De stand-upfysicus Jan van den Berg, ooit oprichter van Theater Adhoc en docent van dienst, komt op met de twinkelende blik die gretigheid verraadt. Hij draagt een lichte broek, dito vest, wit hemd, donker colbert, fleurige schoenen, geleerde maar frivole bril – zo’n professor waar je wel een poosje bij in de buurt wilt wonen. Van den Berg steekt van wal met een verhaal over zand dat meteen in de eerste twintig minuten al vol zit met razend boeiende feiten over ‘het leven van de zandkorrel’. Ik ben tot in de landengtes van mijn leven uit volle overtuiging een schoolgaand kind gebleven, dus als ik de aanwezigheid van een goeie schoolmeester alleen al vermoed, ben ik verkocht. En Jan van den Berg is een goeie schoolmeester. Dat merk je alleen al aan zijn oogopslag, die als een camera het publiek aftast, ieder signaal van zowel genot als aandachtsverlies feilloos registrerend.

Bovendien is hij een performer.
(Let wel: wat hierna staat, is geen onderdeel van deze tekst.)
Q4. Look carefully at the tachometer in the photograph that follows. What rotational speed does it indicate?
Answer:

De huidige mode van ‘theatercolleges’ (dat zijn colleges, maar dan in een theater gebracht) door allerhande beroemde types die hun beroemdheid danken aan de treurbuis, daar geloof ik niet zo in. Naast ijdeltuiterij en andere vormen van egocentrisme slepen die lui vooral hun televisieberoemdheid met zich mee die podia op, en dat zit kennisoverdracht in de weg. Jan van den Berg is niet beroemd. Hij is wel erg goed als stand-upwetenschapper. Hij kent zijn zaken, hij heeft die dramaturgisch geordend, hij is een volleerd verteller, en die kunst scharniert bij hem op plezier. Bovendien heeft hij een goeie regisseur, Dirk Groeneveld.
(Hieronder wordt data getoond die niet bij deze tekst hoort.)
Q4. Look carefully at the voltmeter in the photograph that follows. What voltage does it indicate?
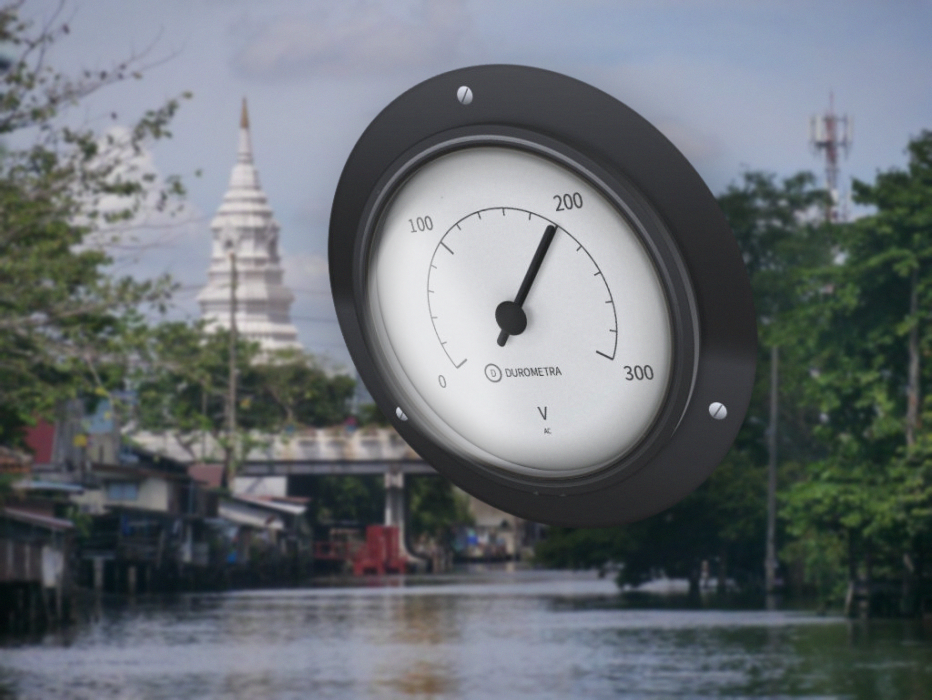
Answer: 200 V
Van den Berg pakt ons bij de hand voor een reis. Naar de horizontale, de stille, en de alle kanten op stuivende (gemoeds)bewegingen van de zandkorrel. We belanden met hem in woeste zandvlakten, eerst in de kunstmatig opgekweekte variant waar proeven worden gedaan, daarna in de echte, de Sahara. Waar we met hem zoeken naar verzonken legers en een verdwenen oase. Om uiteindelijk mee te turen door de kijkers van een mij volkomen onbekende wetenschapper, Ralph A. Bagnold (1896-1990), over wie je – en dat is een gouden bijvangst – na het college van professor Van den Berg meteen alles wilt weten.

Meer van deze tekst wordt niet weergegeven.